A file photo of the 2012 protest by the Madiga community demanding separate reservation following the Sadashiva commission report, in front of the Suvarna Soudha (Assembly) at Belagavi in Karnataka

Following the Sadashiva Commission report, Madiga community members organised a mass protest and tried to storm into the Suvarna Soudha in Belagavi where the winter session of the Karnataka legislature was being held in December 2012. However, the police charged them with lathis and shunted them out of the place with tear gas shells.

The Madiga Meesalathi Horata Samiti or the Madiga Reservation Struggle Committee demanded the state to implement the Sadashiva Commission report on special quota for different Scheduled Caste communities and forward it to the Union government for approval.

Despite the reports by the Mishra Commission and the Sadashiva Commission, the Centre never acted on it. And the state feared a political fallout in the event of delisting some of the Scheduled Castes that largely got reservation benefits.

Rekindling sub-category reservation debate

Now, with the Supreme Court in August ruling in favour of the Arunthathiyars in Tamil Nadu (treated on a par with Madigas in Karnataka) and upholding the right of state governments to allot sub-quota to communities like theirs within the SC category, the debate on reservation for various sub-castes has popped up again. The five-judge bench headed by Justice Arun Mishra has referred the matter to a larger bench though.

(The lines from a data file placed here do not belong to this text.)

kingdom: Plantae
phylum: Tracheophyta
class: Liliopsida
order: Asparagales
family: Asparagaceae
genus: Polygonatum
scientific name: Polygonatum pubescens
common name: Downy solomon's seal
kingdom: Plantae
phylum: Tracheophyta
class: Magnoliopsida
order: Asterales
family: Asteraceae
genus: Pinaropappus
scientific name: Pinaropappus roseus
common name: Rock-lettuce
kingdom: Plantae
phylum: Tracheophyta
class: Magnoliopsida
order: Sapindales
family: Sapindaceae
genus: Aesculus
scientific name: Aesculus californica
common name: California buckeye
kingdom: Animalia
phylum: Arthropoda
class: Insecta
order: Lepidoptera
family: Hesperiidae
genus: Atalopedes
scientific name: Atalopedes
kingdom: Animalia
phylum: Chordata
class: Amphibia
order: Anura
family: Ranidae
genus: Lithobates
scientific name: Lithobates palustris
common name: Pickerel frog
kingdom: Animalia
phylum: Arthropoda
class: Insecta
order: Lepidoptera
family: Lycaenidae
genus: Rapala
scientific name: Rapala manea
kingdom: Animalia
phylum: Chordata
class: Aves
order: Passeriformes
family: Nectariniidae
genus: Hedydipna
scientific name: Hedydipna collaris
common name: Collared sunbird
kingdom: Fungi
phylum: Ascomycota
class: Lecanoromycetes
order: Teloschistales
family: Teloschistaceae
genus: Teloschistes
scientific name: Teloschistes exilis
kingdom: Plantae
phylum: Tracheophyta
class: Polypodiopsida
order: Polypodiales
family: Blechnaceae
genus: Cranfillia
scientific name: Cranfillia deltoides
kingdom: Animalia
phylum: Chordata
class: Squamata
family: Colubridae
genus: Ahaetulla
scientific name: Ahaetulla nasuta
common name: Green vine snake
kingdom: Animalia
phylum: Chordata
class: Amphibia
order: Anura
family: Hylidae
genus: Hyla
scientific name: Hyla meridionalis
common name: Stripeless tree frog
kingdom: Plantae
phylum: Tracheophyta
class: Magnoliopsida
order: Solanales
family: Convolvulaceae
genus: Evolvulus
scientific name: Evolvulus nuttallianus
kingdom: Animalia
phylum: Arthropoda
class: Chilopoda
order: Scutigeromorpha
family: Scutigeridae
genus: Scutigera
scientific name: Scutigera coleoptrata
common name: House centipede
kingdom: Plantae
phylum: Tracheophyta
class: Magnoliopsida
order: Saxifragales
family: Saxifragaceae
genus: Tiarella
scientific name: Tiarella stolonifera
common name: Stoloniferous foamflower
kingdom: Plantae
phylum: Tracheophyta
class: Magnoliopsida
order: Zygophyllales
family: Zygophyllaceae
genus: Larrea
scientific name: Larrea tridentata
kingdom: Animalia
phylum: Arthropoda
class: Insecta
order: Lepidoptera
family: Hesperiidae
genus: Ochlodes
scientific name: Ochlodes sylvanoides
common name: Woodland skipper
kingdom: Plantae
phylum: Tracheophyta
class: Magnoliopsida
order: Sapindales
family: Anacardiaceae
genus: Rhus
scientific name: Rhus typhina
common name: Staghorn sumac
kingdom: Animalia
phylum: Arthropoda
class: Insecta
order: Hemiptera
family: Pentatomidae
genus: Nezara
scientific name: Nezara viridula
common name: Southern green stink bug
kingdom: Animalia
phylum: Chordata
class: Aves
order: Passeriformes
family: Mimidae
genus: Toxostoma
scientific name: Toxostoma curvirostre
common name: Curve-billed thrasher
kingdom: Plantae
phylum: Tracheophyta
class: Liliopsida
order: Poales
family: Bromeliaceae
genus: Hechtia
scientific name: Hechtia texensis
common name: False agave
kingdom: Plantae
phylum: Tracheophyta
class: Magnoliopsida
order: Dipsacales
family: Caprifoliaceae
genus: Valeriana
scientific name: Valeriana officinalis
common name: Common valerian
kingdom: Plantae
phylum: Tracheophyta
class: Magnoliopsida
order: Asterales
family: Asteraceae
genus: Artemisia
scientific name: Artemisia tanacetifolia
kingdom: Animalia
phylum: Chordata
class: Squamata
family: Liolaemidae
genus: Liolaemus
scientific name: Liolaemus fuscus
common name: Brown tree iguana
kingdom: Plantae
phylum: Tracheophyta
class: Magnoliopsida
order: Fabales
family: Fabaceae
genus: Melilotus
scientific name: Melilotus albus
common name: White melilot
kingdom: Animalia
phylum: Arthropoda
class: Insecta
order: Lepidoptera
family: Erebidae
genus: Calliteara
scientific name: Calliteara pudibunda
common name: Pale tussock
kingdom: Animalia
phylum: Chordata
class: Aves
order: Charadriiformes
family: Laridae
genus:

Across Andhra, Telangana and Karnataka, various demands are placed before the government and not to delay the justice. They seek the states to pass resolutions and take up the matter with the Centre.

Ambanna Arolikar, president of ‘Nyayamurthy AJ Sadashiva Ayoga Varadi Jaari Horata Samanvaya Samit’ (Justice AJ Sadashiva commission report implementation struggle coordination committee) — which comprises members of Madiga, Samagar, Chammar, Mochi and 58 other sub-castes — said it is time for the government to step up otherwise they would launch a nationwide agitation.

Deputy Chief Minister Govind Karjol and the Social Justice Department have called for a meeting on September 10 to discuss the issue. “Depending on the government’s stand, we will step up our fight,” says Arolikar.

When the community members raised their concern, Karjol who belongs to the Madiga caste, appealed to his people not to get into an agitation mode.

“When the government gave 10 percent reservation to Brahmins, or proposed to include Bangladeshi Hindu migrants (refugees) in the SC category, we did not protest. We are only asking for a fair share, which the government should look into considering the socio-economic conditions,” Arolikar says.

According to him, only ‘touchables’ and those with political power within the SC category are progressing and that a majority of the sub-groups have not gained reservation benefits.
Reservation, Arolikar says, is not liberation, it’s just upliftment. How can a group progress if for 70 years their rights have been denied? That 70 years of loss has to be offset in the next 10 years, he adds.

“We are in ICU and the government needs to attend to us first. It cannot wait to diagnose and treat us (our problems) with all other patients (castes). With increased privatisation, anyway the reservation benefits are less. But let us at least get what is due to us.”